Sunday, June 13, 2010

The paths of our lives -- marked in seventh grade?

Also in the Science Times for June 8, 2010, John Tierney discusses the possible differences between men's and women's ability in science. He argues that although men and women on average may have equal capabilities, the crucial issue for their contributions to science, and in particular for their representation on academic science faculties, may be that more men than women are exceptionally good at science. Tierney cites a forthcoming study finding this inequality in “gifted seventh graders,” and it will certainly be interesting to see what future studies show or suggest on this score.

Even if this asserted difference between men and women (or boys and girls) exists, and is actually the product of something innate, it wouldn’t automatically follow that it was the source of the underrepresentation of women among top scientists – unless such fine distinctions in ability do shape later achievement. But perhaps they do: Tierney says that in fact “[o]ther studies have shown that these differences in extreme test scores correlate with later achievements in science and academia.”

The particular studies he refers to are studies of cohorts of "intellectually precocious youths" who were identified in the 1970s and early 1980s and have been followed since. It does indeed appear that boys whose SAT – Math scores were in the top quarter of this highly talented group are, for example, between 3 and 11 times as likely to have subsequently earned tenure at a top-50 university as are their counterparts with SAT – Math scores in the bottom quarter of the group. (Interestingly, among women the effects are less clear.)

Tierney goes on to say that “of course, a high score on a test is hardly the only factor important for a successful career in science, and no one claims that the right-tail disparity [the disparity between boys and girls at the far-right, or highest-achieving, end of the math test spectrum] is the sole reason for the relatively low number of female professors in math-oriented sciences.” Certainly the present ratio of men to women on science faculties must also reflect past discrimination, both conscious and unconscious, the effects of which are locked in by tenure for a generation or more.

But when those effects are someday put to one side, how far will these fine differences among the very talented explain any gender disparities in outcome that persist? Tierney says that “Even when you consider only members of an elite group like the top percentile of the seventh graders on the SAT Math test, someone at the 99.9 level is more likely than someone at the 99.1 level to get a doctorate in science or to win tenure at a top university.”

But if this is true for precocious seventh graders, is it also true for the population in general? Perhaps – but it may also be the case that many of the talented adults we respect were not people who showed “precocious” talent in seventh grade. For these talented later bloomers, the relationship between any of their test scores and their later achievements may be quite different than it is for the identifiably precocious.

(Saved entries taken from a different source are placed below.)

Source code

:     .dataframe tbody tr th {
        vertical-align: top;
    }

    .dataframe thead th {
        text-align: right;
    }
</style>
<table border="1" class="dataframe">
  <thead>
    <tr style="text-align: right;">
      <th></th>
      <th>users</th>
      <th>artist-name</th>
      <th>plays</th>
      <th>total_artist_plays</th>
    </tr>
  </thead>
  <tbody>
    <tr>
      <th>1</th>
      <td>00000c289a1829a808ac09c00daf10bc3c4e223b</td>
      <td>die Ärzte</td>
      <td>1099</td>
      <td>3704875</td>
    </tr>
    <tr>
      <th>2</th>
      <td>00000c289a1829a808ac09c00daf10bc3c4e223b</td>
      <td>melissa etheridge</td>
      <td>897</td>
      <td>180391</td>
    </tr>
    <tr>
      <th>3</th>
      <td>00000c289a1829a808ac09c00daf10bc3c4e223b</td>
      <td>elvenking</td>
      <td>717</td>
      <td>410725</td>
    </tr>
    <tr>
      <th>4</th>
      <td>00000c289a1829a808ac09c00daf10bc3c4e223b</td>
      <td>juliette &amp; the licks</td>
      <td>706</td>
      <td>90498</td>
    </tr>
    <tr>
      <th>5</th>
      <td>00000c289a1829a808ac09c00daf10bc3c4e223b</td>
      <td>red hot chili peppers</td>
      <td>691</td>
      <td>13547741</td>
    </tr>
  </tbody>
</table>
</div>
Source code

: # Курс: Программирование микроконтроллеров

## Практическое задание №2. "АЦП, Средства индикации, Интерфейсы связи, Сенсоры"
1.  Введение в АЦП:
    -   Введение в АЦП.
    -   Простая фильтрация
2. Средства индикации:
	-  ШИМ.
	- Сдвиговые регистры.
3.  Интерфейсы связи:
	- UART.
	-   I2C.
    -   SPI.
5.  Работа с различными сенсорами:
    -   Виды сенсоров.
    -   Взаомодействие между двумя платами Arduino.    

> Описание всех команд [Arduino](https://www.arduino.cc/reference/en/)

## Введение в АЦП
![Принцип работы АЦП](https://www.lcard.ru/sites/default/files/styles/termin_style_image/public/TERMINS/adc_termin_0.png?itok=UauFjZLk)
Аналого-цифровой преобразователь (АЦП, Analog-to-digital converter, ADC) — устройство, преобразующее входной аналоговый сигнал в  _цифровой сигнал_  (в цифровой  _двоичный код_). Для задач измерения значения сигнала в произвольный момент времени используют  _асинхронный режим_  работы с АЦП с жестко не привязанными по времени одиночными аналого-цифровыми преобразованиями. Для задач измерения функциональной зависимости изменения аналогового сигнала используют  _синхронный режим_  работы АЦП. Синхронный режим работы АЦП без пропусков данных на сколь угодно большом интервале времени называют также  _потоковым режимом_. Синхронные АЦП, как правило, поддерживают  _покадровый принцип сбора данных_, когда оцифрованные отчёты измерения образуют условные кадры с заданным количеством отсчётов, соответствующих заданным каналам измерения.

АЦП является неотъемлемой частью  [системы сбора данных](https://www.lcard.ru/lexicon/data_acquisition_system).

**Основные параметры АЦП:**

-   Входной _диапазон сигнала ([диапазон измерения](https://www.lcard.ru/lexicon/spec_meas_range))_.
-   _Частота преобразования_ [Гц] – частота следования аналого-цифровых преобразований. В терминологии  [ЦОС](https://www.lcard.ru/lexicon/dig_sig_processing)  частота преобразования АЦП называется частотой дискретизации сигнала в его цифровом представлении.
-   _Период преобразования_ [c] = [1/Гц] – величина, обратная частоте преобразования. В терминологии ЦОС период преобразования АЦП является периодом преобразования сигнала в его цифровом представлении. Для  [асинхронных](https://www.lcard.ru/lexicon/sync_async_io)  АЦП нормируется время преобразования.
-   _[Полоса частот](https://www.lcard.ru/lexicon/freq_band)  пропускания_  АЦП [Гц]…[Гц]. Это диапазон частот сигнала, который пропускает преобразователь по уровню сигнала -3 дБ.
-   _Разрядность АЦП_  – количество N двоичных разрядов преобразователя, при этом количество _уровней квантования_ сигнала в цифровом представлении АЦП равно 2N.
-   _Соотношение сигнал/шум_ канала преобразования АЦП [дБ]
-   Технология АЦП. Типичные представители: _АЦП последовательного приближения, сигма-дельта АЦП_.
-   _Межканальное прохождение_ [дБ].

The studies Tierney cites appear to show that some people begin their progress on the path to adult achievement early and advance steadily along it. In one sense, that’s self-evident, but it is striking to realize that seventh-grade SAT scores can capture clear signs of this progress. But these studies don’t show what might be called the converse: that people who ultimately attained great achievements as adults predominantly began as high achievers in those very areas as children. Until that’s shown, the significance of early test scores, and of the difference between the highest and the high among those early test scores, won’t be fully known.

I hope that our progress through life will not be fully predictable – but it’s hard to deny that studies like this are making the course of our lives more predictable than once was the case. As individuals, most of us see the progress of only a few lives, and the folk wisdom we evolve from what we see is likely far from perfect. As systematic data are accumulated, however, the saving uncertainties in our knowledge may become fewer and fewer.